◆ **The records**:
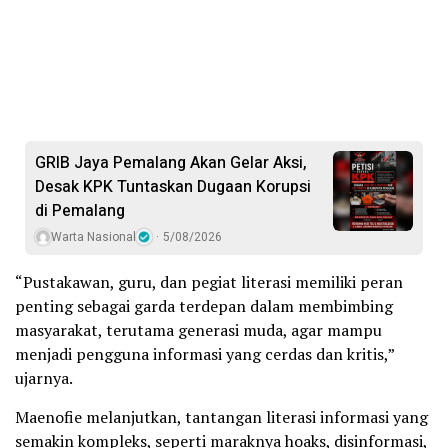
GRIB Jaya Pemalang Akan Gelar Aksi,
Desak KPK Tuntaskan Dugaan Korupsi
di Pemalang
Warta Nasional
5/08/2026
“Pustakawan, guru, dan pegiat literasi memiliki peran
penting sebagai garda terdepan dalam membimbing
masyarakat, terutama generasi muda, agar mampu
menjadi pengguna informasi yang cerdas dan kritis,”
ujarnya.
Maenofie melanjutkan, tantangan literasi informasi yang
semakin kompleks, seperti maraknya hoaks, disinformasi,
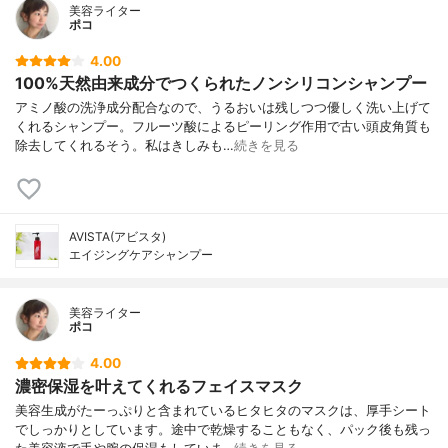
美容ライター
ポコ
4.00
100%天然由来成分でつくられたノンシリコンシャンプー
アミノ酸の洗浄成分配合なので、うるおいは残しつつ優しく洗い上げて
くれるシャンプー。フルーツ酸によるピーリング作用で古い頭皮角質も
除去してくれるそう。私はきしみも…
続きを見る
AVISTA(アビスタ)
エイジングケアシャンプー
美容ライター
ポコ
4.00
濃密保湿を叶えてくれるフェイスマスク
美容生成がたーっぷりと含まれているヒタヒタのマスクは、厚手シート
でしっかりとしています。途中で乾燥することもなく、パック後も残っ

◆ **Work instruction**: Copy out the listing above in full and leave out its pictures.

◆ **Written reply**:
GRIB Jaya Pemalang Akan Gelar Aksi,
Desak KPK Tuntaskan Dugaan Korupsi
di Pemalang
Warta Nasional
5/08/2026
“Pustakawan, guru, dan pegiat literasi memiliki peran
penting sebagai garda terdepan dalam membimbing
masyarakat, terutama generasi muda, agar mampu
menjadi pengguna informasi yang cerdas dan kritis,”
ujarnya.
Maenofie melanjutkan, tantangan literasi informasi yang
semakin kompleks, seperti maraknya hoaks, disinformasi,
美容ライター
ポコ
4.00
100%天然由来成分でつくられたノンシリコンシャンプー
アミノ酸の洗浄成分配合なので、うるおいは残しつつ優しく洗い上げて
くれるシャンプー。フルーツ酸によるピーリング作用で古い頭皮角質も
除去してくれるそう。私はきしみも…
続きを見る
AVISTA(アビスタ)
エイジングケアシャンプー
美容ライター
ポコ
4.00
濃密保湿を叶えてくれるフェイスマスク
美容生成がたーっぷりと含まれているヒタヒタのマスクは、厚手シート
でしっかりとしています。途中で乾燥することもなく、パック後も残っ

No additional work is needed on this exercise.